I'm probably going for a conversion to fretless guitar because I want to be able to play all the possible tones and the sliding effect is sick. However, it sounds normal that roundwounds will make marks in the fingerboard, unlike flatwounds, but flatwounds apparently tend to go sharp if you press even slightly hard. So, I was thinking, does a glass fingerboard get marked with roundwounds, or is it quite solide?. Anybody done this?


Idk about making it out of glass, I haven't used flat wounds for any really long amount of time, so idk how much they would score the fretboard. As for glass, I would imagine round wounds would also score the glass. Even if you made it out of gorilla glass. Put it this way, would you want to put your phone under your strings and bend around over it for a while? I wouldn't.
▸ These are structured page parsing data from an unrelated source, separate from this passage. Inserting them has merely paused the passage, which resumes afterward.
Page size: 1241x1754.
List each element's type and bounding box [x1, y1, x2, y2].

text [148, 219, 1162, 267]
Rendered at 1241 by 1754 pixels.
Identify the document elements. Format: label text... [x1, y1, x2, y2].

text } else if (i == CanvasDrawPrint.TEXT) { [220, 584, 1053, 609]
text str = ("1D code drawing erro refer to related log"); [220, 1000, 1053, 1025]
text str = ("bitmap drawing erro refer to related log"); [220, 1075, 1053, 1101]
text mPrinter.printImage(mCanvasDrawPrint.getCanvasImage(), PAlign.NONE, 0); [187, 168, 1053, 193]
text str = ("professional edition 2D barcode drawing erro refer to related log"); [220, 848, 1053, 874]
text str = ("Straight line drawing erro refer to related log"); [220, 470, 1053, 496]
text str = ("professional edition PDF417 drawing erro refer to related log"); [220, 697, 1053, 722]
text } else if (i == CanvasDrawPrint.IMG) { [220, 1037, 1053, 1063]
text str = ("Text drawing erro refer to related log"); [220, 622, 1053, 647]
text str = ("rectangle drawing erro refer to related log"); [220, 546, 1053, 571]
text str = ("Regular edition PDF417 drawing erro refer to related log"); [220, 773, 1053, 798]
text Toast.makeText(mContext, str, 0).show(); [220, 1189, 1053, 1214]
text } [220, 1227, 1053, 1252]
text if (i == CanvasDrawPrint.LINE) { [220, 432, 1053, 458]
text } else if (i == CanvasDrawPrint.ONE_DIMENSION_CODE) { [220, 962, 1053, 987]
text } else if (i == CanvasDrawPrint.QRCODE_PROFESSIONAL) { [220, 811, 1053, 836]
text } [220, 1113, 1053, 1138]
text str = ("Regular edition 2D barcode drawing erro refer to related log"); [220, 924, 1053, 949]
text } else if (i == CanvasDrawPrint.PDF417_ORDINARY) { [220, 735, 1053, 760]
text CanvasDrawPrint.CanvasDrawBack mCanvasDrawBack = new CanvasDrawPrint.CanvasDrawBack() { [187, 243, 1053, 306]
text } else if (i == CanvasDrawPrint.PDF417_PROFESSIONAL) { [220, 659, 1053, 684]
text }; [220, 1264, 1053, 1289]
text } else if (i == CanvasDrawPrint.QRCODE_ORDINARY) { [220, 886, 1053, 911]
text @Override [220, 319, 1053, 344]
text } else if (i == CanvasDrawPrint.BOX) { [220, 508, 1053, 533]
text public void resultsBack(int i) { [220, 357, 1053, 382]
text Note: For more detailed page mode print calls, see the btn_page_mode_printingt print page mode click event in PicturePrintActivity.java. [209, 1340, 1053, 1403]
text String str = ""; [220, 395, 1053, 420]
I don't think you should worry about being sharp or flat by how hard you press. You have full control on a fretless to get the exact pitch you want. So how sharp or flat you ever are depends entirely on you, and not your gear, really. Even if the intonation and stuff is slightly out, you could accommodate for that intuitively. You would want everything in tune and with correct intonation though anyway, obviously, but sharp or flat depending on how hard you push? It doesn't matter, really, imo.
#11
@fingrpikingood As proper flatwounds don't have those gaps like in roundwounds, it looks like they wouldn't chew anything up on guitar as quickly. As for bending, that's out of the question. I'll put some good gauges on until bending is nearly impossible, because usually on fretless, you have to quickly slide up instead of bending.
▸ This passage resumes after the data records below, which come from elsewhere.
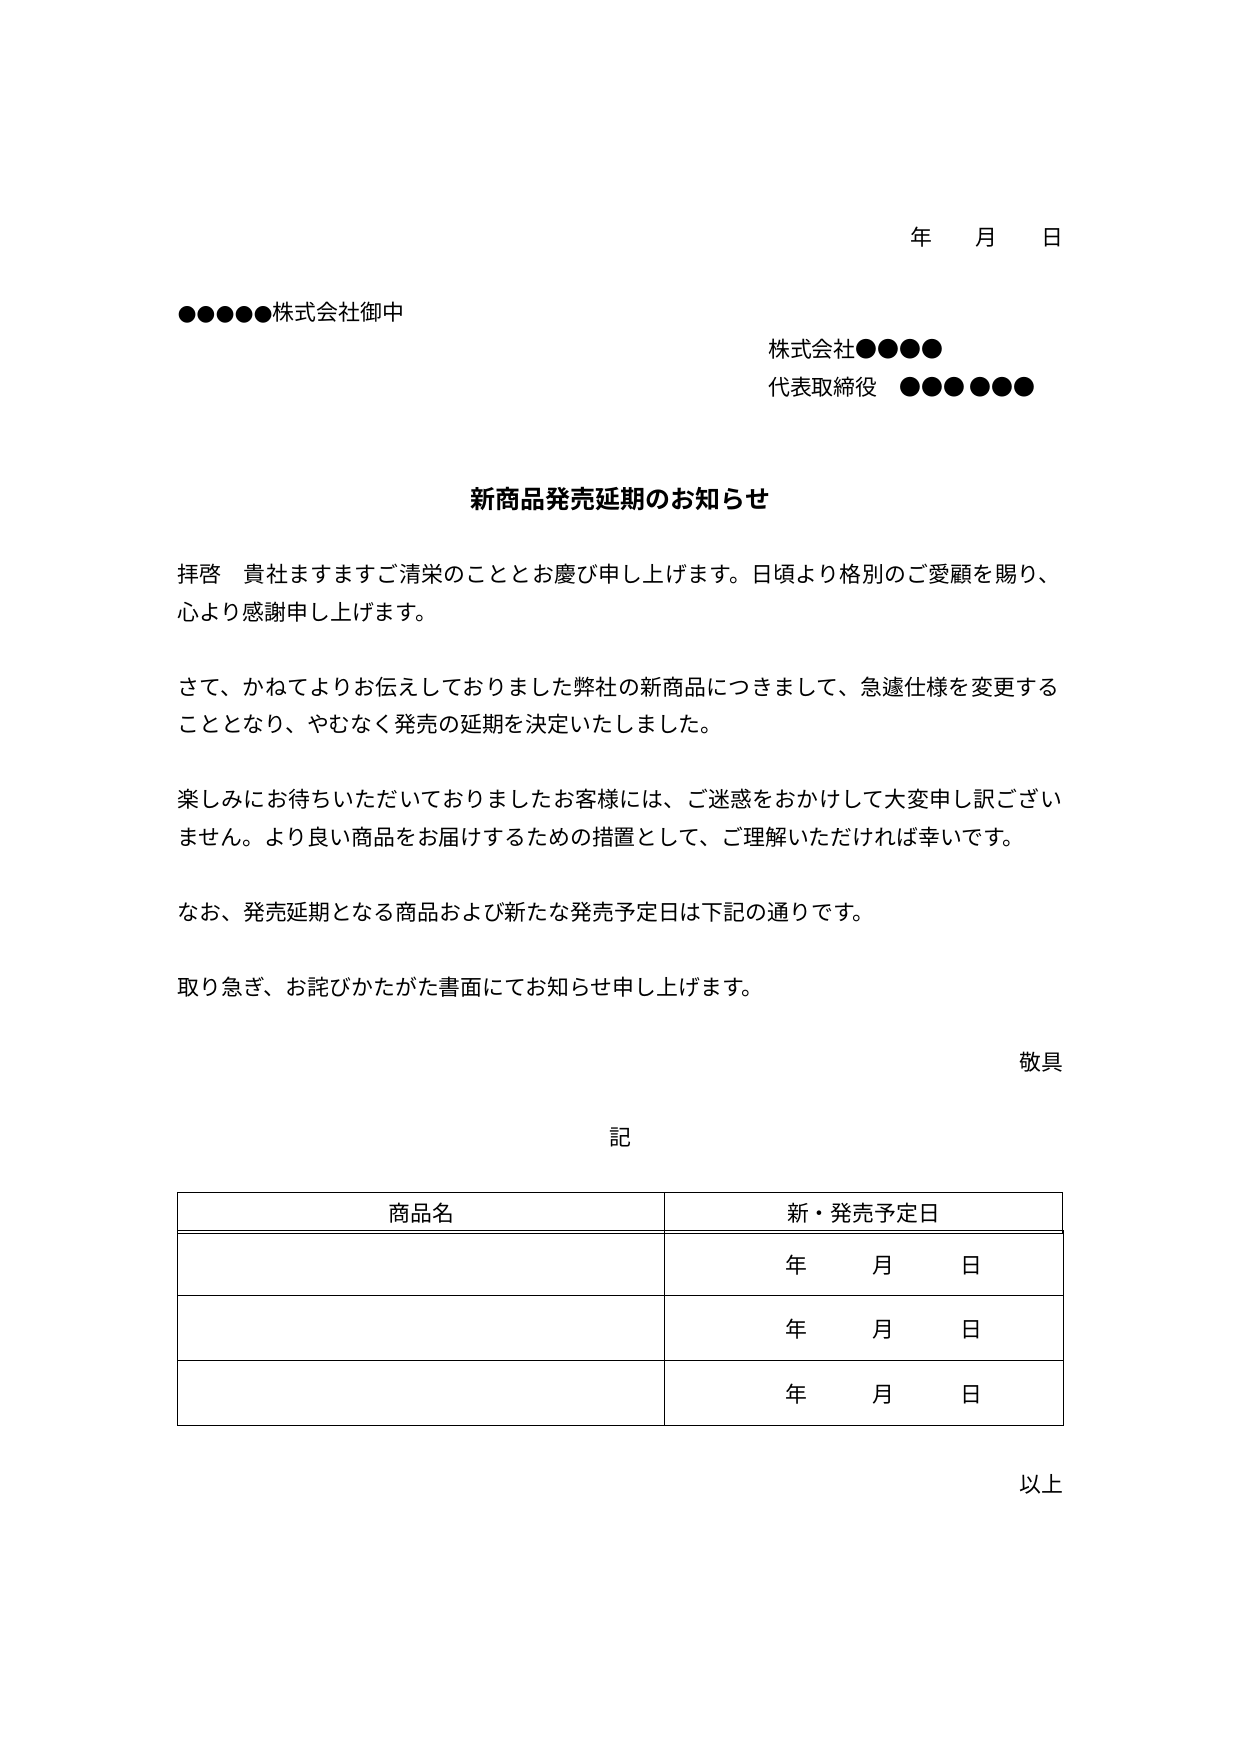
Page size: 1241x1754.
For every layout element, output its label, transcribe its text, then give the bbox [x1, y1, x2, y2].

text 株式会社●●●● [177, 329, 1063, 367]
text 代表取締役 ●●● ●●● [177, 367, 1063, 404]
text 取り急ぎ、お詫びかたがた書面にてお知らせ申し上げます。 [177, 967, 1063, 1004]
table_cell [178, 1296, 664, 1360]
table_cell 年 月 日 [665, 1296, 1063, 1360]
table_header 新・発売予定日 [665, 1193, 1062, 1230]
table_cell [178, 1361, 664, 1425]
table_cell [178, 1234, 664, 1295]
subtitle 記 [177, 1117, 1063, 1154]
text 拝啓 貴社ますますご清栄のこととお慶び申し上げます。日頃より格別のご愛顧を賜り、心より感謝申し上げます。 [177, 554, 1063, 629]
text なお、発売延期となる商品および新たな発売予定日は下記の通りです。 [177, 892, 1063, 929]
text 楽しみにお待ちいただいておりましたお客様には、ご迷惑をおかけして大変申し訳ございません。より良い商品をお届けするための措置として、ご理解いただければ幸いです。 [177, 779, 1063, 854]
table_cell 年 月 日 [665, 1234, 1063, 1295]
text さて、かねてよりお伝えしておりました弊社の新商品につきまして、急遽仕様を変更することとなり、やむなく発売の延期を決定いたしました。 [177, 667, 1063, 742]
table_header 商品名 [178, 1193, 664, 1230]
table_cell 年 月 日 [665, 1361, 1063, 1425]
text 以上 [177, 1464, 1063, 1501]
text ●●●●●株式会社御中 [177, 292, 1063, 329]
text 新商品発売延期のお知らせ [177, 479, 1063, 517]
text 敬具 [177, 1042, 1063, 1079]
text 年 月 日 [177, 217, 1063, 254]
You are right about the flat/sharp thing, but I think that's mostly if your playing in a sort of sliding manner on one string. Chords will be a different story, and if I can get some 12-tone chords down, playing mixed microtonal ones will be approchable. It'd be a nightmare trying to do that with unequal intonation in different areas.
#12
Good luck with chords. I don't think I would ever embark on that journey. Chords are hard enough sometimes when I have the whole fret of space for margin of error.
#13
You don't need to worry about flatwounds going out of tune with pressure on a fretless. They pull out of tune on a fretted instrument because they glide easily perpendicular to the fret, and when you press down too hard, you yank more of the string past the fret. With a fretless, it's essentially impossible to add tension in this way, because you are merely stopping the string between the board and your finger. More tension just pushes the string tighter to the board, which is probably bad for your hands in the long run, but not something that's going to pull the string noticeably sharp.

I think the bigger problem with glass would be practicality. I'm sure there are a couple of people out there capable of making a glass board, but it can't be cheap, and it doesn't strike me as something that could be managed by an amateur. Resin/epoxy/CA would be far easier, and less fragile. There are plenty of instruments out there with resin boards and they work quite well. You can put fiberglass or carbon fiber under it, too, if you like. Pouring and shaping resin is far more forgiving than working glass, and doesn't involve a furnace.
#14
^^ +1 on Roc's first point. Playing flatwounds taught me how much excess finger pressure I was playing with.